• _Assigned task_:
Please rewrite the items below with "Radar" replaced by "Tracker" and everything else left as it is.

• _Supplied records_:
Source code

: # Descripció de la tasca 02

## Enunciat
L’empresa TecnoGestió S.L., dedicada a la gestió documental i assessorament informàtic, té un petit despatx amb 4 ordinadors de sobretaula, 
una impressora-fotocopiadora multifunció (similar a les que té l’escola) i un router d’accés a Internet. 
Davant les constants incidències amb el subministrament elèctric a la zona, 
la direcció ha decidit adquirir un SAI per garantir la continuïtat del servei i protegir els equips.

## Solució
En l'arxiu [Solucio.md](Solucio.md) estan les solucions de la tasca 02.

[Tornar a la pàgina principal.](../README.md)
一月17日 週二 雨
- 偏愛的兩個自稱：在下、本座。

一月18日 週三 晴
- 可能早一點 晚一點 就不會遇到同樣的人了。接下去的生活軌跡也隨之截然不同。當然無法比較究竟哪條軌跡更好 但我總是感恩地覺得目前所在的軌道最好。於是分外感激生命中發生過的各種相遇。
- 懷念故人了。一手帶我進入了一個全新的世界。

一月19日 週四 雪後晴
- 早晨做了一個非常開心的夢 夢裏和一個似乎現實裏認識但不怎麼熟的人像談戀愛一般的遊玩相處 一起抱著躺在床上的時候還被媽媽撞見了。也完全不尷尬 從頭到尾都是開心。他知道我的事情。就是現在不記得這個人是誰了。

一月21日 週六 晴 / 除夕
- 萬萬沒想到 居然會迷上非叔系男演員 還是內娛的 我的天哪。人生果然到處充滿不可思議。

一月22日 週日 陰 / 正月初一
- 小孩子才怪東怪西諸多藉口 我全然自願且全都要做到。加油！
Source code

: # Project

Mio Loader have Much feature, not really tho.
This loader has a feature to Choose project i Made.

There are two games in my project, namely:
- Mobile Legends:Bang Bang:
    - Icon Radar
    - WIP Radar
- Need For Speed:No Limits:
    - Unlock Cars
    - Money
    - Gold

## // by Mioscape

• _Written reply_:
Source code

: # Descripció de la tasca 02

## Enunciat
L’empresa TecnoGestió S.L., dedicada a la gestió documental i assessorament informàtic, té un petit despatx amb 4 ordinadors de sobretaula, 
una impressora-fotocopiadora multifunció (similar a les que té l’escola) i un router d’accés a Internet. 
Davant les constants incidències amb el subministrament elèctric a la zona, 
la direcció ha decidit adquirir un SAI per garantir la continuïtat del servei i protegir els equips.

## Solució
En l'arxiu [Solucio.md](Solucio.md) estan les solucions de la tasca 02.

[Tornar a la pàgina principal.](../README.md)
一月17日 週二 雨
- 偏愛的兩個自稱：在下、本座。

一月18日 週三 晴
- 可能早一點 晚一點 就不會遇到同樣的人了。接下去的生活軌跡也隨之截然不同。當然無法比較究竟哪條軌跡更好 但我總是感恩地覺得目前所在的軌道最好。於是分外感激生命中發生過的各種相遇。
- 懷念故人了。一手帶我進入了一個全新的世界。

一月19日 週四 雪後晴
- 早晨做了一個非常開心的夢 夢裏和一個似乎現實裏認識但不怎麼熟的人像談戀愛一般的遊玩相處 一起抱著躺在床上的時候還被媽媽撞見了。也完全不尷尬 從頭到尾都是開心。他知道我的事情。就是現在不記得這個人是誰了。

一月21日 週六 晴 / 除夕
- 萬萬沒想到 居然會迷上非叔系男演員 還是內娛的 我的天哪。人生果然到處充滿不可思議。

一月22日 週日 陰 / 正月初一
- 小孩子才怪東怪西諸多藉口 我全然自願且全都要做到。加油！
Source code

: # Project

Mio Loader have Much feature, not really tho.
This loader has a feature to Choose project i Made.

There are two games in my project, namely:
- Mobile Legends:Bang Bang:
    - Icon Tracker
    - WIP Tracker
- Need For Speed:No Limits:
    - Unlock Cars
    - Money
    - Gold

## // by Mioscape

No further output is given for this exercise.